Source extract
The trick is to use apply()
to calculate all the row statistics all at once and then to do the operations column-wise like like so:
# calculate the row means and sds's using apply()
theta.means <- apply(samples[,37:2574], # the object to summarized
1, # summarize over the rows (MARGIN = 1)
mean) # the summary function
theta.sds <- apply(samples[,37:2574],1,sd)
# define a function to apply for each row
standardize <- function(x)
(x - mean(x))/sd(x)
# apply it it over for each row (MARGIN = 1)
samples[,37:2574] <- t(apply(samples[,37:2574],1,standardize))
# subtract theta-mean * column 1-18 from columns 19-36
for (j in 1:18){
samples[, j] <- samples[,j] * theta.sds
theta.mean.beta <- theta.means * samples[, j]
samples[, j + 18] <- samples[, j + 18] - theta.mean.beta
}
Be sure and double check that this code is equivalent to your original code by taking a subset of rows (e.g. 'samples <- samples[1:100,]`) and checking that the results are the same (I would have done this my self, but there wasn't an example dataset posted...).
UPDATE:
Here's a more efficient implementation based on David Arenburg's comments below:
# calculate the row means via rowMeans()
theta.means <- rowMeans(as.matrix(samples[,37:2574]))

Raw records
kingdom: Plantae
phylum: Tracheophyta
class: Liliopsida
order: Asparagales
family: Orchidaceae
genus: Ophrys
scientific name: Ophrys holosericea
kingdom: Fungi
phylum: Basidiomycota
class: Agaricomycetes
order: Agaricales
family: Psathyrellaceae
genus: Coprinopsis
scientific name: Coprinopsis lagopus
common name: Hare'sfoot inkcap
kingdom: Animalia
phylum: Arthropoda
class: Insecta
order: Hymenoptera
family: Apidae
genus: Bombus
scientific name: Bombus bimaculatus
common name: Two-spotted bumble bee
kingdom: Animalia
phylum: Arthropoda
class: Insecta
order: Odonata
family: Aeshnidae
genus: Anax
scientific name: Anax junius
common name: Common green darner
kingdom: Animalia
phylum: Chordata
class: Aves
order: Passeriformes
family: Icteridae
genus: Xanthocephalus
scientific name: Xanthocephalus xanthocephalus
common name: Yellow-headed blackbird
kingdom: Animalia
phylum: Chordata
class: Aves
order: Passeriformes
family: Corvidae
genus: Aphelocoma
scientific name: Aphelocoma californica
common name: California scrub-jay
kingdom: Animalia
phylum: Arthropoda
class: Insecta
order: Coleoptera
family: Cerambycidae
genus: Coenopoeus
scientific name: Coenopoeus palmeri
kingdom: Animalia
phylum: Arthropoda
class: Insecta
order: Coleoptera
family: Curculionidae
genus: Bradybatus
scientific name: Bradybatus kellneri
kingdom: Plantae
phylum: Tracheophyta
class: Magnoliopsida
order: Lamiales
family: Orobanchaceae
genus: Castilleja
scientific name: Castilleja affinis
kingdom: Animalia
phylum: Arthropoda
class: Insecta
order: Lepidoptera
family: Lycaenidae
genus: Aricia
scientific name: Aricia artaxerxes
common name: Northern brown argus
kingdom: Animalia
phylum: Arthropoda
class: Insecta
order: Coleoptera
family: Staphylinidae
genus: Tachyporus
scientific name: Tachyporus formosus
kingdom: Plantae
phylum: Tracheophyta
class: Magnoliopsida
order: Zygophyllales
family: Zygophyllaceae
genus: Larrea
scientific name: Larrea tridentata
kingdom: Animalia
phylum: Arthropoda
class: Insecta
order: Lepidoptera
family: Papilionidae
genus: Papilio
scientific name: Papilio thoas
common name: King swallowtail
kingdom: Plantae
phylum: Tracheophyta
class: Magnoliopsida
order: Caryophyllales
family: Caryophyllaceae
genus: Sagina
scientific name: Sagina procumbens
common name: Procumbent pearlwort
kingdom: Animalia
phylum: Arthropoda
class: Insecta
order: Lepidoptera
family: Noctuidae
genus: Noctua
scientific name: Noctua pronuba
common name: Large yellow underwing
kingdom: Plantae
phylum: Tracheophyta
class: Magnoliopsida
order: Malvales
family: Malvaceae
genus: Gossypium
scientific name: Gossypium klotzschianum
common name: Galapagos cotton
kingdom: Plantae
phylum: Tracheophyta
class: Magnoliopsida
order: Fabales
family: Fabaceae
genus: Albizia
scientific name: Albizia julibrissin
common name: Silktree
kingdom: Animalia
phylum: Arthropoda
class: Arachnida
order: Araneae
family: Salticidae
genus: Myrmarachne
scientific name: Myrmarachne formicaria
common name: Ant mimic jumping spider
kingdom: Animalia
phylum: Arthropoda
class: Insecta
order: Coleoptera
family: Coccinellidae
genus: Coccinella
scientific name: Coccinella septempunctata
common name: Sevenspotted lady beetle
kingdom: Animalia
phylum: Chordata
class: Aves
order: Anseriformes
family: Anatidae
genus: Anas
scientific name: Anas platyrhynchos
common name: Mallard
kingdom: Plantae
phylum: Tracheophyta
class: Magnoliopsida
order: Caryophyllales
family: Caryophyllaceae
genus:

Goal
Write the next part of the R answer about standardizing rows, starting right after its last line. You won't need the entries for this.

Written reply
# redefine SD to be vectorized with respect to rows in the data.frame
rowSD <- function(x)
sqrt(rowSums((x - rowMeans(x))^2)/(dim(x)[2] - 1))
# calculate the row means and sds's using the vectorized version of SD
theta.sds <- rowSD(as.matrix(samples[,37:2574]))
Now use the fact when you subtract a vector (x
) from a data.frame (df
),
R recycles the values of x
-- and when lengh(x) == nrow(df)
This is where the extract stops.